Historical parallels are rarely quite as exact as they seem, but all last week I was struck by the resemblances between the current economic crisis and the events of autumn 1931.
Then, as now, the country was being run by a newly elected coalition government with a strong Conservative bias. Then, as now, fiscal disaster loomed over the horizon, the prospect of public spending cuts was loudly advertised and belt-tightening was being everywhere enjoined. And how was the British public coping with the idea of austerity, deferred gratification and the hard work needed to repair the national debt? The mood of the times is captured in A Year to Remember, a reminiscence by Evelyn Waugh's elder brother and fellow novelist, Alec. According to Waugh, initial despondency was replaced by a feeling of "national rebirth" only a little less strong than the emotions stirred by the Dunkirk evacuation nine years later. "People were so anxious to help the country that they lined up in queues to pay their taxes," Waugh relates. "Very stringent measures were adopted to meet the crisis. All official salaries were cut and no one grumbled. The sacrifices were made with pride. There was no feeling of gloom."

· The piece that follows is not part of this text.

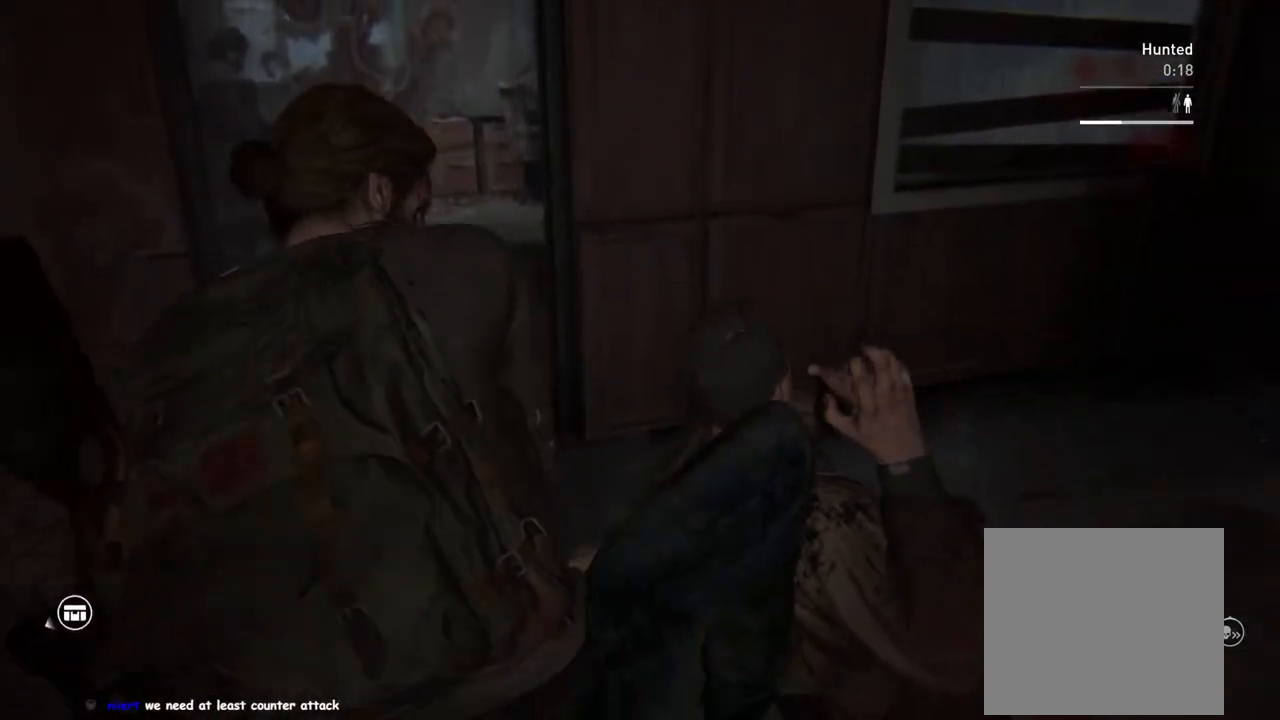
{"dt_ms": 500, "buttons": ["L1"], "left_stick": "down-right", "right_stick": "left", "events": [[33, "left_stick", "left"], [267, "right_stick", "left"], [383, "left_stick", "down-right"]]}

To accompany this air of national resolve came a number of individual – and sometimes highly emblematic – gestures. Expats flocked home from the south of France to show solidarity. The Duke of Connaught, who had a villa in Cap Ferrat, declared that he would spend the winter in Sidmouth, and was interviewed for a newsreel strolling along the sea-front, although the effect was somewhat spoiled by the presence of a palm tree in the background. Noël Coward, meanwhile, wrote a patriotic speech into the finale of Cavalcade, in which a middle-aged woman invites the audience to "drink to the hope that one day this country of ours which we love will find dignity and greatness and peace again". And how, by contrast, are we reacting to the news of belt-tightening and cut backs 79 years later? Well, the Daily Mail has already offered a choice headline or two about the absolute necessity not to tax the beleaguered middle classes. Somewhere in our recent national history there has clearly been a falling off in civic responsibility, but I'm damned if I can put my finger on it.
As a Dickens obsessive, and an admirer of the biographer Claire Tomalin, I was delighted to hear that BBC Films has bought the rights to Ms Tomalin's book about Dickens's mistress Ellen Ternan, The Invisible Woman. Having read the news stories that accompanied the announcement, and in particular the remarks attributed to Jane Wright, managing director of BBC Films, I was just a tiny bit less enthusiastic. According to Ms Wright, the film will show Dickens in a "fuller light". "It's a bittersweet story about love and how important that is to all of us," she continued, going on to describe the love affair as "a very 20th-century relationship". It was thought that the drama would go slightly further than Ms Tomalin's book, which suggests that Dickens may have been the father of a bastard child, by featuring an actual baby.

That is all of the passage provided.